Someone else brought a pickup truck and they attached chains to the front bumper of the snowbound vehicle and revved the engine so it swerved side to side feebly trying to yank the stuck car. This went on for well over half an hour.
As we watched, I expounded on how brute force doesn’t work. It’s way more important to use momentum to your advantage. Speed isn’t the solution. Momentum is.
Several years back, our two younger offspring, then in college, hosted a party at our house over the winter months. As the visitors debarked at the end of the weekend, one was stuck in a few inches of snow.
I came outside after watching them flooring the gas and getting nowhere. They put cardboard and kitty litter under the tires to no avail as the tires slid at top speed over both materials, digger deeper and deeper.
Bemused, I watched. Frustrated the driver finally got out after many minutes of using acceleration as the solution.

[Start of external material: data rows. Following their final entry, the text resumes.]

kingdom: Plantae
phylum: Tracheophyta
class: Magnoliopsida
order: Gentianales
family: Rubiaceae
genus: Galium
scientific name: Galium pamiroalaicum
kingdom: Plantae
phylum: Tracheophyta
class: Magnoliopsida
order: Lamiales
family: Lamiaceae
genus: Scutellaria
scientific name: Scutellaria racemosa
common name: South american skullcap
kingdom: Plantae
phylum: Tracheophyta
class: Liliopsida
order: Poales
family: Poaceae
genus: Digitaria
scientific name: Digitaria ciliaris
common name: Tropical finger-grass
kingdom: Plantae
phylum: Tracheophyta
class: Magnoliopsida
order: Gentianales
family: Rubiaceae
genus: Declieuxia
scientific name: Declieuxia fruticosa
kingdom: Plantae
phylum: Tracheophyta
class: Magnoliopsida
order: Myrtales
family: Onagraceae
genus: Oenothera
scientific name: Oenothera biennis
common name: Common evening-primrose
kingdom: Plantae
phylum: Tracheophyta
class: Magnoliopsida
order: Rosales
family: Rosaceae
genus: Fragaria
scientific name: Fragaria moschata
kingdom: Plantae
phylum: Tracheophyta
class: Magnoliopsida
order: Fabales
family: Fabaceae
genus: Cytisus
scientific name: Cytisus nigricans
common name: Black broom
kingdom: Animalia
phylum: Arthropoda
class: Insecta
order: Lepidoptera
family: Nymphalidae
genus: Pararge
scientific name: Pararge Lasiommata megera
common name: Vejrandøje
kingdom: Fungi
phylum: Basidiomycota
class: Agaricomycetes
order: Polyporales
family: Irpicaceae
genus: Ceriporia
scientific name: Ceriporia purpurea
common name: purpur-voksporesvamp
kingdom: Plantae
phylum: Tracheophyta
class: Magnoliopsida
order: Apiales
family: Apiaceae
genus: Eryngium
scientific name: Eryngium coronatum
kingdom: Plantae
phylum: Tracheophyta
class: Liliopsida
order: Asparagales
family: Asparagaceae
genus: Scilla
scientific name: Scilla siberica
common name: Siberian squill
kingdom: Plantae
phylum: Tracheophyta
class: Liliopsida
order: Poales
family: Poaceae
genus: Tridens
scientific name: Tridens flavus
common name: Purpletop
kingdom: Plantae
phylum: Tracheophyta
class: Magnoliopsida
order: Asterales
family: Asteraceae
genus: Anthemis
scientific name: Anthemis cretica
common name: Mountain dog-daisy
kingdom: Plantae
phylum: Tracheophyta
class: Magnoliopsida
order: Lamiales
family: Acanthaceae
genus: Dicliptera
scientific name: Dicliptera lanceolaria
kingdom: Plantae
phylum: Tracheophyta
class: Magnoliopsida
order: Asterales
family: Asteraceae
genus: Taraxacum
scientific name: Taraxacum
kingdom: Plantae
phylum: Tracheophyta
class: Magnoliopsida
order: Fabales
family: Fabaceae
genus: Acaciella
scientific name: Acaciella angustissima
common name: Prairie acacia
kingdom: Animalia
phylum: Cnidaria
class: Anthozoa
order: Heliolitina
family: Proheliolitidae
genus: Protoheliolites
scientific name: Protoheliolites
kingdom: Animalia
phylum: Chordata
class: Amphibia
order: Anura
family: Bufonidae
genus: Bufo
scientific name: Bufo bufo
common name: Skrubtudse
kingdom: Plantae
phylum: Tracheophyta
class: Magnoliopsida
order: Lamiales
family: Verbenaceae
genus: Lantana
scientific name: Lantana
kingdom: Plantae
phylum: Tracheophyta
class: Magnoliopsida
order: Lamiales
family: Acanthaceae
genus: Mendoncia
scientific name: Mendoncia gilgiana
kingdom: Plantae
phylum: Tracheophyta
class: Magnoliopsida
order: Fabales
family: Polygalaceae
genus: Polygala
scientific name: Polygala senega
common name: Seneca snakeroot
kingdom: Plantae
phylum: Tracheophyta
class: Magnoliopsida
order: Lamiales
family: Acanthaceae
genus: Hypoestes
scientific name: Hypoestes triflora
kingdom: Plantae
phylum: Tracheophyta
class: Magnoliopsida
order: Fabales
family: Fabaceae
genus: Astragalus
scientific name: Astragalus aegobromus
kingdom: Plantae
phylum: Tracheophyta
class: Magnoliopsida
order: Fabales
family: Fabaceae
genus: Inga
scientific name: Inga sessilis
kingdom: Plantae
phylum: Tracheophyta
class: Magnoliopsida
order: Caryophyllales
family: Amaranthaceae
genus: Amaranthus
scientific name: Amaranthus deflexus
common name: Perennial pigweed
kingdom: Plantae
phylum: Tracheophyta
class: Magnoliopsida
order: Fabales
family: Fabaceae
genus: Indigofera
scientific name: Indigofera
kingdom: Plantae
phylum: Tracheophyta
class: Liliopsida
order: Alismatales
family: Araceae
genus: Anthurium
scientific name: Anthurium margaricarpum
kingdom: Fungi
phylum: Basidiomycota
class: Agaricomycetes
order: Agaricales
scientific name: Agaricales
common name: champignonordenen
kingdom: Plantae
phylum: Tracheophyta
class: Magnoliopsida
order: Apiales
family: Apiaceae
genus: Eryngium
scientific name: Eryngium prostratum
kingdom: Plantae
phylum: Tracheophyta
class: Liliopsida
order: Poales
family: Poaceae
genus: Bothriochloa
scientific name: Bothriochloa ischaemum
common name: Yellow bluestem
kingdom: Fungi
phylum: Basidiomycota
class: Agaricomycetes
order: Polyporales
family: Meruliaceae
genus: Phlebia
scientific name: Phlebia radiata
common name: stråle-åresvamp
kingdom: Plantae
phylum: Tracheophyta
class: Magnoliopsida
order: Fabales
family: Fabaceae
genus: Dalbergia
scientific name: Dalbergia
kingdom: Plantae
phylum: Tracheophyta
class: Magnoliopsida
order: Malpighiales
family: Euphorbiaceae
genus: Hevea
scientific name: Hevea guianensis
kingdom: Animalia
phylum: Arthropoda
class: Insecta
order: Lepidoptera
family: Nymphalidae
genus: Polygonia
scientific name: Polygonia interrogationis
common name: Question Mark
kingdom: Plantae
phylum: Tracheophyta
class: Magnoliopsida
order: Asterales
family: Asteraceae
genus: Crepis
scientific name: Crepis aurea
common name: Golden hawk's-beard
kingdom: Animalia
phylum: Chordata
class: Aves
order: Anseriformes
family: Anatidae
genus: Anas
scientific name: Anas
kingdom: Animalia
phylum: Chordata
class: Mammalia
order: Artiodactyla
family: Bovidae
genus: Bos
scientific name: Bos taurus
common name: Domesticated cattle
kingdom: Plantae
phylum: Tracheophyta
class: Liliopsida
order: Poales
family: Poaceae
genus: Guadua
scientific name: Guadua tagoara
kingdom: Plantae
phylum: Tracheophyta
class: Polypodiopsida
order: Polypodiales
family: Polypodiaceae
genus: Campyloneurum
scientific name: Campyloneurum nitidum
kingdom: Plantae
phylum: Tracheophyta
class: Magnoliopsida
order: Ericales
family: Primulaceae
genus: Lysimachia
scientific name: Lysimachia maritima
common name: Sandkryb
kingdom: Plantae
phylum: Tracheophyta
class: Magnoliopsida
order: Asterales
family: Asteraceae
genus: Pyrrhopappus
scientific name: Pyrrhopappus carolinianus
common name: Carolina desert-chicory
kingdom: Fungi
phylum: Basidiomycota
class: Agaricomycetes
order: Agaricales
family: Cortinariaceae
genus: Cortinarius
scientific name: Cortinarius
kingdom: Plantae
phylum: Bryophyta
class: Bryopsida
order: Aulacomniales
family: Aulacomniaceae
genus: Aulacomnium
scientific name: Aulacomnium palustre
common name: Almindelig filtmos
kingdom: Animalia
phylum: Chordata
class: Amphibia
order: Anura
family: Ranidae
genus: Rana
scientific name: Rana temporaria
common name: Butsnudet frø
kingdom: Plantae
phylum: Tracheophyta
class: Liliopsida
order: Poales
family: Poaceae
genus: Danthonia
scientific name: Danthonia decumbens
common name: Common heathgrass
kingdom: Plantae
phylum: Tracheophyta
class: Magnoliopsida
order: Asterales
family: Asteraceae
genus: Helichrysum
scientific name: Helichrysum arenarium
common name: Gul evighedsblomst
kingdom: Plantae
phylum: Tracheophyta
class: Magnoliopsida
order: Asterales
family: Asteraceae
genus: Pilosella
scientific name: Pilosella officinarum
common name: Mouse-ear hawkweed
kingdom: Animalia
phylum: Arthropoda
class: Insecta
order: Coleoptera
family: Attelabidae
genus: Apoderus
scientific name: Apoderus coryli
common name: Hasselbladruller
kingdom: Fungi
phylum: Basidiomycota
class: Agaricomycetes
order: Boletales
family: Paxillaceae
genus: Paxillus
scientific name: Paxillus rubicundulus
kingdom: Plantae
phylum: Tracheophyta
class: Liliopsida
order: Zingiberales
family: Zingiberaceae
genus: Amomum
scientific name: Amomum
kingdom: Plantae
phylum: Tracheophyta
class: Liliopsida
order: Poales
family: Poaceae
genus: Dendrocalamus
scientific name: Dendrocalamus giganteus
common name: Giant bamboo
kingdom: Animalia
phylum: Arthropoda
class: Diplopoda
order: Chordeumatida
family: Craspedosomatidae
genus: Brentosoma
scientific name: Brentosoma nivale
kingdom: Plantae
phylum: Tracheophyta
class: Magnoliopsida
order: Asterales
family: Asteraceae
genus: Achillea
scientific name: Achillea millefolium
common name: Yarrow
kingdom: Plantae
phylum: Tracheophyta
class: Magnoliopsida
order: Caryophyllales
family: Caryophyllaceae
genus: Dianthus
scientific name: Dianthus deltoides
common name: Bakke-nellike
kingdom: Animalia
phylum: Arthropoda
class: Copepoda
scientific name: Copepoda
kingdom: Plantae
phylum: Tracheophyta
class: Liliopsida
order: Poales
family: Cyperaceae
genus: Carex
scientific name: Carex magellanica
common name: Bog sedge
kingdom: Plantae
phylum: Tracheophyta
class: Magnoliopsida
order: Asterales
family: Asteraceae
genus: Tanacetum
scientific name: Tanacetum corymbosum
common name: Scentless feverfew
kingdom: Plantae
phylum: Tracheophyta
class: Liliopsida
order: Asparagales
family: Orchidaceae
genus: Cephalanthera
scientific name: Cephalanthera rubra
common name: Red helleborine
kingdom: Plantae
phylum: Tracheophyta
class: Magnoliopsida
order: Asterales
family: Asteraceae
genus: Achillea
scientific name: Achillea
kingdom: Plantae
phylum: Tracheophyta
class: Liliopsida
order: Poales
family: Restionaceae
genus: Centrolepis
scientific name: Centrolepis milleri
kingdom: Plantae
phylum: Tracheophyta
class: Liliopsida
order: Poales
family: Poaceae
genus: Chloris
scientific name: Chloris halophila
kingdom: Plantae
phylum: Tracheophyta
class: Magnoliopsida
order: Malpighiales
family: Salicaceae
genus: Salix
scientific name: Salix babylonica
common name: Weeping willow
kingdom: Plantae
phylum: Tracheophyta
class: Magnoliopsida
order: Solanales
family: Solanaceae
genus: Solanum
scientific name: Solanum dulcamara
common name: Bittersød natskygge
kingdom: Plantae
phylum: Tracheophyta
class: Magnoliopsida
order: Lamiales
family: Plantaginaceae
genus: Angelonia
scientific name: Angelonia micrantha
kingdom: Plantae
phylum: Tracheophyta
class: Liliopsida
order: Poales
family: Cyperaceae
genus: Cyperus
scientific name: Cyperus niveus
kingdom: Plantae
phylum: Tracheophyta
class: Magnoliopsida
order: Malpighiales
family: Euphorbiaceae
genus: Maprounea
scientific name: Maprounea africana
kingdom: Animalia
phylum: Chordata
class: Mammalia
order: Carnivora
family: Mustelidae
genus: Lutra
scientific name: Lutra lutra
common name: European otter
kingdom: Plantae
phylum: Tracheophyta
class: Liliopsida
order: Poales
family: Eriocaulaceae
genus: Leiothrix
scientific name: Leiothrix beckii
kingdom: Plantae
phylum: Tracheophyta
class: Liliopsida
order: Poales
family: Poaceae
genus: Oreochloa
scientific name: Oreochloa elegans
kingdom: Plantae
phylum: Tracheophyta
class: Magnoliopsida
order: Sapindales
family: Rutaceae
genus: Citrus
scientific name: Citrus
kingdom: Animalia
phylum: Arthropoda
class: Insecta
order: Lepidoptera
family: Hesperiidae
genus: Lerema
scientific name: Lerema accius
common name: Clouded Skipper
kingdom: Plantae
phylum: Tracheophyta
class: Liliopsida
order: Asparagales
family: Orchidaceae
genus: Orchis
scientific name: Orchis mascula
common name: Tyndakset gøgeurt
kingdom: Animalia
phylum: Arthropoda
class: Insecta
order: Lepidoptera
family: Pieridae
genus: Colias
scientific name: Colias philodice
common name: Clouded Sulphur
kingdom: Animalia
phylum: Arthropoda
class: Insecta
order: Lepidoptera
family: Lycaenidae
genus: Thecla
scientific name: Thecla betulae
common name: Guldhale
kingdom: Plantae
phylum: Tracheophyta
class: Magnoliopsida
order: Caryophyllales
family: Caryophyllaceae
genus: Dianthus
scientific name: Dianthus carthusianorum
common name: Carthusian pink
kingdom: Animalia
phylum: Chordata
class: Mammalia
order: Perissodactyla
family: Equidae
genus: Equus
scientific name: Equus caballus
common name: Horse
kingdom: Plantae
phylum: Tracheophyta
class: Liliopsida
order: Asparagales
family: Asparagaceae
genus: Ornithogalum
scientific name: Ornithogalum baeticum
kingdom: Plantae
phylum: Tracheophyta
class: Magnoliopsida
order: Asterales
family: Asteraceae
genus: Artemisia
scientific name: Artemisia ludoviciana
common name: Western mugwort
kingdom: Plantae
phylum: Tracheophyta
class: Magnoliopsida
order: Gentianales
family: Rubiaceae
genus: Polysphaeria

I asked him for the keys, hopped in, and said, “Watch.” I gently rocked forward, then quickly rocked back softly, then gently went in forward gear again, and YOW, the car slid right out. I pulled it onto our driveway, left it running and gave the driver the keys.
“How the heck did you do that?,” he asked. “Momentum,” I responded.
When you look at a nail, you think of a hammer. When you’re stuck in the snow, you think getting the wheels going as fast as possible is the solution. But, it’s not. How you apply momentum is though.
You see this principle actively in other parts of your life. For example, in basketball, team momentum is a huge component in victories. A player gets hot shooting and you ride their momentum. The ball starts to go in the hoop and you start taking faster and deeper shots because momentum is carrying your team at that point.
When you are working on a project and the juices flow, that’s not time to take a break. Instead, ride your creative impulses and stay on task. That’s when good things happen and you often put out your best work. Momentum builds.
When writing this column, I ride momentum. An event typically gets me thinking of a story line, and I jot down a headline, some notes and a potential ending. There’s quick momentum there.
I let those notes percolate for a week or more. Then, at the right time, I get to the keyboard and hammer away, the momentum quickly carrying me through some points, a story or two and an ending that ties things up. Without that mental momentum, I’d sit on my butt staring at the computer screen.
Momentum isn’t always evident. You have to backtrack sometimes to uncover the type of momentum you need.
Used wisely, momentum will keep you ahead of the ball.